In 1995, Vanderbilt University recruited Blakely, then 36, offering him an endowed professorship in pharmacology. He spent 21 years there in a succession of leadership roles that included serving as director of the Vanderbilt/National Institute of Mental Health (NIMH) Silvio O. Conte Center for Neuroscience Research, director of the Vanderbilt/NIMH Postdoctoral Training Program in Functional Neurogenomics, and director of the Vanderbilt Center for Molecular Neuroscience, with a joint appointment in psychiatry.
In May 2016, Blakely became the founding executive director of FAU's newly formed Brain Institute. He intends to help the University build "a top-flight research infrastructure to support neuroscience investigation across species and across the many levels of investigation that now drive brain research."
A professor in the Charles E. Schmidt College of Medicine, he's also excited about the opportunity to collaborate with The Scripps Research Institute and the Max Planck Florida Institute for Neuroscience, both located on FAU's Jupiter campus. Florida, he said, is one of the most progressive states in terms of putting money into advancing neuroscience.
"My vision for this institute is a broad one, a big tent, and it runs the gamut from molecules and circuits in model organisms to studies of the living, acting human brain and the brain disorders that plague so many," he said.
Despite his accomplishments and professional stature, Blakely exudes humility and is always quick to note how fortunate he has been and to credit those who have mentored him along the way. He credits Professor Darryl Neill, still on the faculty at Emory, with introducing him to the impact that drugs have on brain neurotransmitter systems and giving him key research opportunities at a young age.
There are many others, all highly respected professors and researchers, with whom Blakely crossed paths with at Johns Hopkins and Yale and whose lessons were pivotal to his development.
But he never forgets Jane Bland, the high school English teacher in whose honor Blakely and his wife, Leslie, (his high school sweetheart and also Jane's student), created an award to encourage Jordan Vocational High School students to advance in their studies beyond high school.

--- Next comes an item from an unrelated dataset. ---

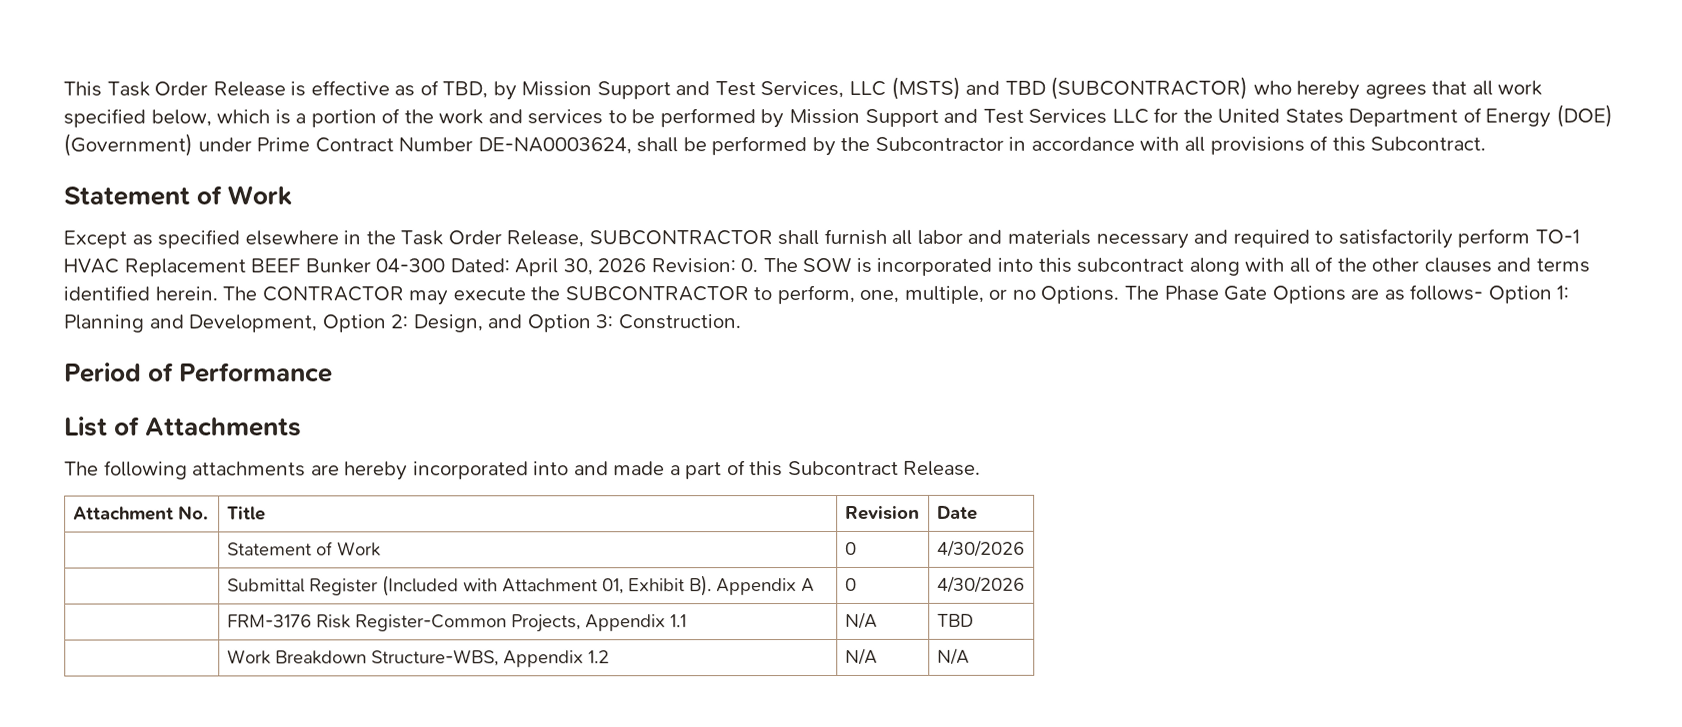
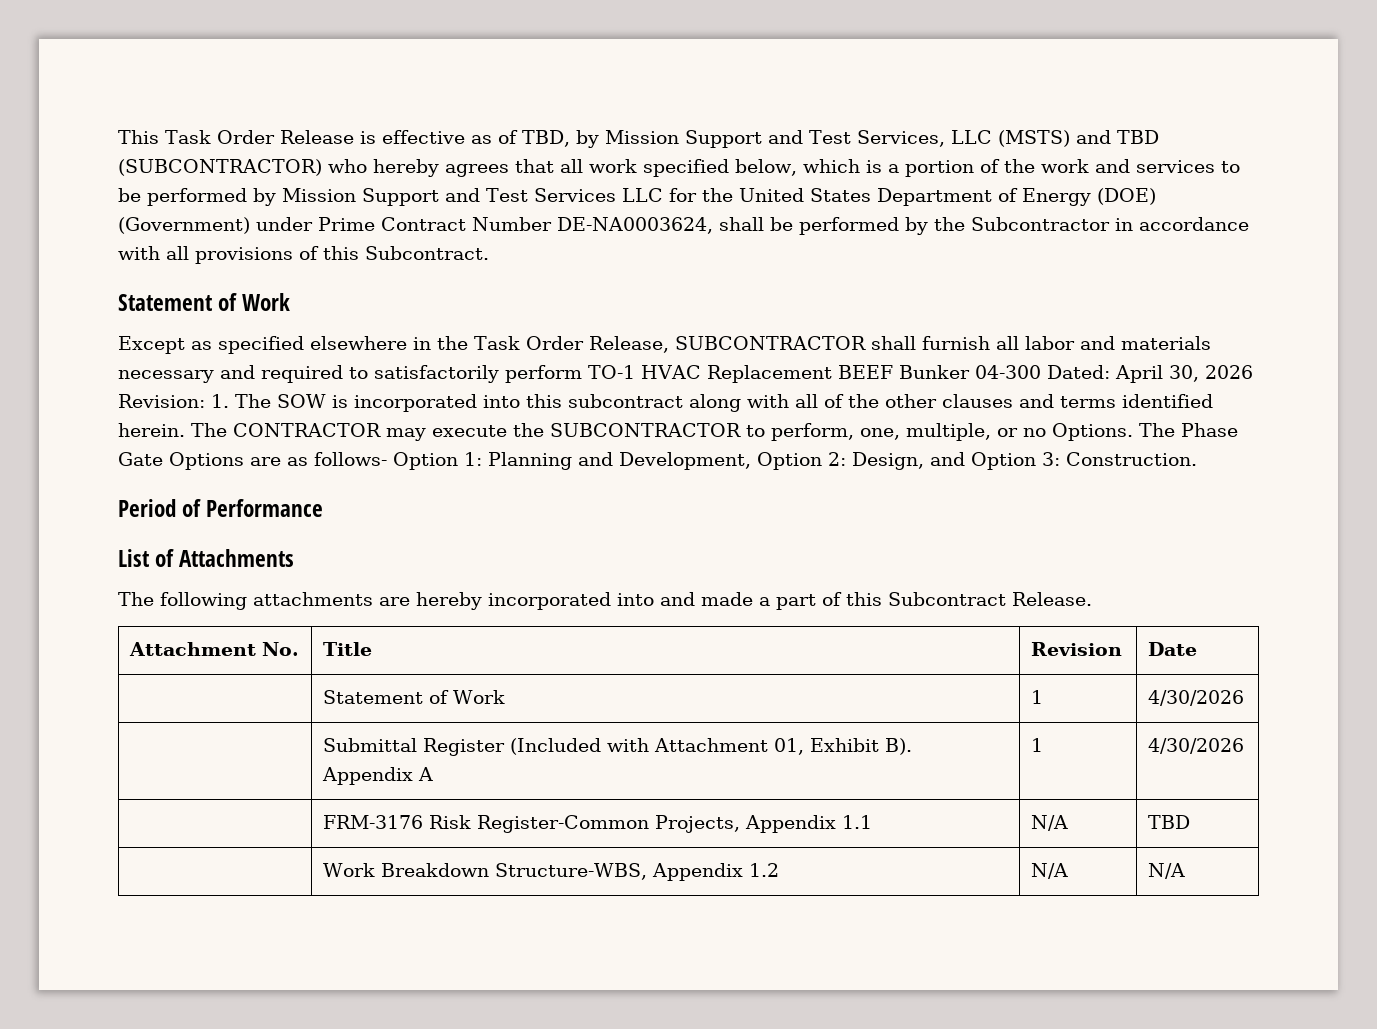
[740,258,759,273] 0. -> [211,394,229,408] 1.
[844,541,857,555] 0 -> [1031,690,1044,704] 1
[844,577,857,591] 0 -> [1031,738,1044,752] 1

"I have shared my love of Jane with my son and my graduate students over the years, letting them know how lucky I felt to have known her, how different my life would have been without her," Blakely said at Bland's funeral following her 2008 death. "She was a giant in my life, and in the lives of so many others. Jane indulged us, humored us, challenged us and guided us. I can't imagine my life today without the words she gave me, gave so many of us."
He's acutely aware of the impact that educators like Neill and Bland can have on their students — something he strives to emulate. "I never lose that perspective," he says. "Kids smarter than me are out there and just haven't had the luck I had. I've tried to stay aware of how even the simple act of talking to a student can flip a switch and make a difference."